I am catching up on last week's magazines as I was away on my road trip when they were delivered. I only just got to the linked article in The Spectator. The first anecdote in Melissa Kite's "Real Life" column last week sums up post-modern identity politics. An offence committed against a member of a protected minority has long been a greater crime in law. Now here is someone arguing (though Parliament has not yet blessed the notion) that an offence committed by one is a lesser, or at least that protected minority tears and feelings are an adequate defence.
In case you have used up your three free online articles in the Speccie, here are the key paragraphs
A friend of mine was walking her dogs at the same beauty spot I walk my spaniels, when a car screeched into the car park sending children scurrying for their lives. My friend ran up and knocked on the window and the window was wound down to reveal a man in a dress and blond wig. My friend said, ‘What are you doing?
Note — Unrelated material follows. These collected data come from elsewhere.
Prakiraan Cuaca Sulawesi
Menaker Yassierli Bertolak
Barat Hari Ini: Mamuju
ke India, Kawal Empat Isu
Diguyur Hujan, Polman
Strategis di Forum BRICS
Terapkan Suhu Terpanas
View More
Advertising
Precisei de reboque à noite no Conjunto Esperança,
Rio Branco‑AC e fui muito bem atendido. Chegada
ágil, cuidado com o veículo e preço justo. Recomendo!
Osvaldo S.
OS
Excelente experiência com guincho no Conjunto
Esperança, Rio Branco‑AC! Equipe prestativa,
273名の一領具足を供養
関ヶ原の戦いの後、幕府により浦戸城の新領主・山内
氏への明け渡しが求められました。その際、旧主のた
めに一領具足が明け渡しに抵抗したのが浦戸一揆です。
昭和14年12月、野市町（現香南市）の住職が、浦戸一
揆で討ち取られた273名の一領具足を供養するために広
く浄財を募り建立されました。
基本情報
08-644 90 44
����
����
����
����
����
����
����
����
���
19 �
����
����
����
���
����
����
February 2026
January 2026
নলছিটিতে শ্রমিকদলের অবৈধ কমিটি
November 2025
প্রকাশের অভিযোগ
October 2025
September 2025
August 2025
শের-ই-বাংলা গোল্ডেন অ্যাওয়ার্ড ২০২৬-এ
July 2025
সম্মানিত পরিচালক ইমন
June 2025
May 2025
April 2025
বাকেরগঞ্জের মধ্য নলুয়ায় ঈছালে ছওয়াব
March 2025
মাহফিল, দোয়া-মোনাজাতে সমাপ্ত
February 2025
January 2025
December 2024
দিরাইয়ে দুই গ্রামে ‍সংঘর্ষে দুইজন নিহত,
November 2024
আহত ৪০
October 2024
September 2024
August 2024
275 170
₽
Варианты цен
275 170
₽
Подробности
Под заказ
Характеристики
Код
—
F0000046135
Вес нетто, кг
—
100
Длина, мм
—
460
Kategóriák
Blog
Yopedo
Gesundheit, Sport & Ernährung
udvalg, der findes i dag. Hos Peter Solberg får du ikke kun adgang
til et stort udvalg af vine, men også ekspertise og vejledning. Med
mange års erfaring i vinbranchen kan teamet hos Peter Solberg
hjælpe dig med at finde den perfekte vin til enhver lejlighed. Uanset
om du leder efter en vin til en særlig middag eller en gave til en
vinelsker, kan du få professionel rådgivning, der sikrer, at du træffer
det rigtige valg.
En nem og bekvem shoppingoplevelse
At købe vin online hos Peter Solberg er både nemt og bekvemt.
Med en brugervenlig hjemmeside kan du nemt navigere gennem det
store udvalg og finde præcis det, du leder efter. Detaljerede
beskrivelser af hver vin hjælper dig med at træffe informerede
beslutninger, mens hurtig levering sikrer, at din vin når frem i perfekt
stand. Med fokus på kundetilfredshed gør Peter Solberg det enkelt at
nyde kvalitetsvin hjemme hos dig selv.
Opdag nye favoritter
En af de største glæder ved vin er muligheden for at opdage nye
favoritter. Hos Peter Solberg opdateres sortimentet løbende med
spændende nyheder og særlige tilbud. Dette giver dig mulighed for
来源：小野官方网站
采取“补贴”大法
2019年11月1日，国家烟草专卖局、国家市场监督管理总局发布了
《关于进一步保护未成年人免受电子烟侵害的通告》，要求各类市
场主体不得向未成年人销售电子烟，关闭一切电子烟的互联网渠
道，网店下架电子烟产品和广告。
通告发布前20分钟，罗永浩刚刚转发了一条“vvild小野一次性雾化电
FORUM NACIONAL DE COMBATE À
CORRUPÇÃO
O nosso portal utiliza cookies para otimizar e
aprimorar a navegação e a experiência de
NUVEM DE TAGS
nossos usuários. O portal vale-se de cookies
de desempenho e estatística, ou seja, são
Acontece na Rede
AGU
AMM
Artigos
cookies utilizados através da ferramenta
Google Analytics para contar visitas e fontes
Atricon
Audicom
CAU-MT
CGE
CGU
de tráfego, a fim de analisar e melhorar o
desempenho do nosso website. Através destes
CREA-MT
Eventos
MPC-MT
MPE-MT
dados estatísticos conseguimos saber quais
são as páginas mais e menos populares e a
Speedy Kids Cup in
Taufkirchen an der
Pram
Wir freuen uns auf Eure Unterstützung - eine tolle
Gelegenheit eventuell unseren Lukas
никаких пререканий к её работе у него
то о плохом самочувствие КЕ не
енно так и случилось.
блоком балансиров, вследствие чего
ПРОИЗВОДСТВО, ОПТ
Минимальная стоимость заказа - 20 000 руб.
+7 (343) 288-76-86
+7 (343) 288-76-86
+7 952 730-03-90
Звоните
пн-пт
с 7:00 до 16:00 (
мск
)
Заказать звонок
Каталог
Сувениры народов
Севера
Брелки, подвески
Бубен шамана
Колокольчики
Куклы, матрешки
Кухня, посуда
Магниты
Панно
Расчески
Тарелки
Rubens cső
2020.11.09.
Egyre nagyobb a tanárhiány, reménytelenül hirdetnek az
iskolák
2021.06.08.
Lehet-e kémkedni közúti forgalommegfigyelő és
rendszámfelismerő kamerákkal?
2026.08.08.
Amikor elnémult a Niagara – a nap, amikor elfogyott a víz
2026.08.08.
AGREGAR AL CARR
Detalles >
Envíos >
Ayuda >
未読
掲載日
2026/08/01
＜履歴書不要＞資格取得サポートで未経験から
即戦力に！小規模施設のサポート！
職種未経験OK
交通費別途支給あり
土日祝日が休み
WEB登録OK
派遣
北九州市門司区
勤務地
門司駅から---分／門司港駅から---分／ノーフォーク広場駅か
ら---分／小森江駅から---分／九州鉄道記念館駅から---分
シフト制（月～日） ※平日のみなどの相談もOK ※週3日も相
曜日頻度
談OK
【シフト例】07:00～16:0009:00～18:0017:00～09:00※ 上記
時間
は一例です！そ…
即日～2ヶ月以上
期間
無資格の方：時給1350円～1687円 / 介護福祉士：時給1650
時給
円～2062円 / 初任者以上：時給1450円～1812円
You could have killed a child. Slow down!’ And the man replied, ‘But I’m a transvestite.’My friend tried to pursue the issue, pointing out that, be that as it may, he couldn’t speed or run over children. But he countered that suggestion by bursting into tears. And at that point she had no choice. She had to desist. Her argument was defunct. She was intellectually, morally and politically beaten. The speeding transvestite had upheld his right to drive in the manner he felt most expressed him, given the cultural and societal stresses he was under. He was validated. He was beautiful in every single way. Words would not bring him down. Certainly, no farmer’s wife in wellies was going to bring him down today. And so on.
The creepiest part of the story is how the lady challenging the miscreant backed off when the "defence" was offered. I think there is no escaping that we "normies" are as much to blame for the bizarre situation we now find ourselves in because we have consistently lacked the courage to "face the fire" when Liberty's and Reason's enemies try it on. Why did she not just say "Your sexual confusion has nothing to do with your duty to drive with care"? Her reaction should surely have been no different than if he had said "but my eyes are blue".
Of course the real question is how the boys in blue would have read the situation had they been there. Sadly I think we know.